### Exercise requirements:
Return the following from the records below: each line, word for word, starting with the line that contains "通过对所有数据进行距离计算，最终确定异常值" and going on through the line that contains "首先依据基于偏差的的检测思想", with nothing outside that range.

Items listed in a dataset:
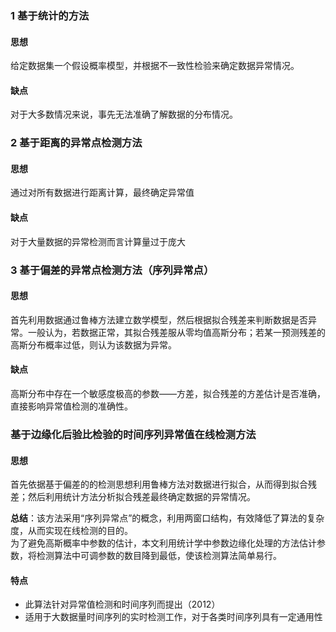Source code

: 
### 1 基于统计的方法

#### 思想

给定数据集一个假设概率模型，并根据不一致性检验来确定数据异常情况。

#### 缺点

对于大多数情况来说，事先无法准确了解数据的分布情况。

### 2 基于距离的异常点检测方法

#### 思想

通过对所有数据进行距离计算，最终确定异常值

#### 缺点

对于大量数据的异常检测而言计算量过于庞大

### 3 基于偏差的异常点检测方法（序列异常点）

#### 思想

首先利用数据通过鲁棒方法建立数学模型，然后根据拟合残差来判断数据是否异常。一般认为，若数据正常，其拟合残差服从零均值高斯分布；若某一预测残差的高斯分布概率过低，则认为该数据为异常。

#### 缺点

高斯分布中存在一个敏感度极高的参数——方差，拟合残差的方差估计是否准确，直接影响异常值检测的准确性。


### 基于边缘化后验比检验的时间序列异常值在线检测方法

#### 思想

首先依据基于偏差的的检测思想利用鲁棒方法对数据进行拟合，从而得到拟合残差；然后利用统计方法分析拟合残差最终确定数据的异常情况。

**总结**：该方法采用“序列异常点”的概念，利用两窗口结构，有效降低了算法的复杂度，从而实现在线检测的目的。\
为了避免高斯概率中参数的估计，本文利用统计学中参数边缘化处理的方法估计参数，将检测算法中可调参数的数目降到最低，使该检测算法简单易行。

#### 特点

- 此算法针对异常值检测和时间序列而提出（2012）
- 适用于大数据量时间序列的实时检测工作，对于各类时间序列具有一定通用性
---
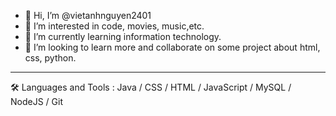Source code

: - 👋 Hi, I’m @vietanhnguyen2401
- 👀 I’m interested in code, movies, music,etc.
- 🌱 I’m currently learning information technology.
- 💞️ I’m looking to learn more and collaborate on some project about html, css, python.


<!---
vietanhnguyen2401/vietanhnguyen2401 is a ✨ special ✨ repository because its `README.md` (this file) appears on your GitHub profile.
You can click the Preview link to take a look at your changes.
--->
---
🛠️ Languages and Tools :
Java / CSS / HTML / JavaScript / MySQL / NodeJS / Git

### Answer for this exercise:
通过对所有数据进行距离计算，最终确定异常值

#### 缺点

对于大量数据的异常检测而言计算量过于庞大

### 3 基于偏差的异常点检测方法（序列异常点）

#### 思想

首先利用数据通过鲁棒方法建立数学模型，然后根据拟合残差来判断数据是否异常。一般认为，若数据正常，其拟合残差服从零均值高斯分布；若某一预测残差的高斯分布概率过低，则认为该数据为异常。

#### 缺点

高斯分布中存在一个敏感度极高的参数——方差，拟合残差的方差估计是否准确，直接影响异常值检测的准确性。


### 基于边缘化后验比检验的时间序列异常值在线检测方法

#### 思想

首先依据基于偏差的的检测思想利用鲁棒方法对数据进行拟合，从而得到拟合残差；然后利用统计方法分析拟合残差最终确定数据的异常情况。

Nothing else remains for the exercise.